> _WORK ORDER_
Copy out, precisely as given, the lines from the line with "assign f3 = d6;" to the end of the entries that follow.

> _SOURCE MATERIAL_

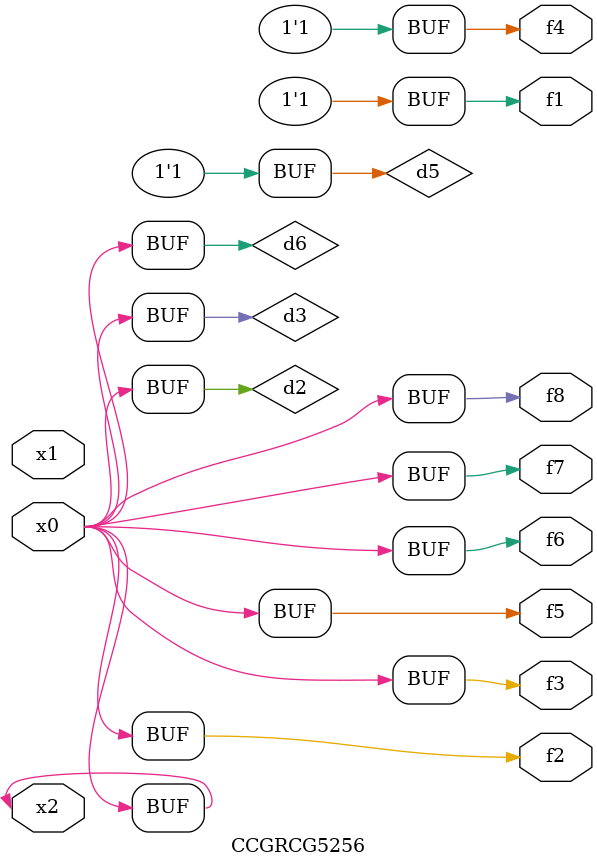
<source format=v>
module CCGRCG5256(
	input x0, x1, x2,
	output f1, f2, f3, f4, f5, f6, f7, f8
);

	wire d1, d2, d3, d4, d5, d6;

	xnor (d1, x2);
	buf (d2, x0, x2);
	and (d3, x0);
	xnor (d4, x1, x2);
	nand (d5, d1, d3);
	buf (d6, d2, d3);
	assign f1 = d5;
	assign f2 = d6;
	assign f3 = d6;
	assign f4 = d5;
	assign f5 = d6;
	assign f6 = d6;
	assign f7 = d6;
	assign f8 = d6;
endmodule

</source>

> _OUTPUT OF THE TASK_
	assign f3 = d6;
	assign f4 = d5;
	assign f5 = d6;
	assign f6 = d6;
	assign f7 = d6;
	assign f8 = d6;
endmodule

</source>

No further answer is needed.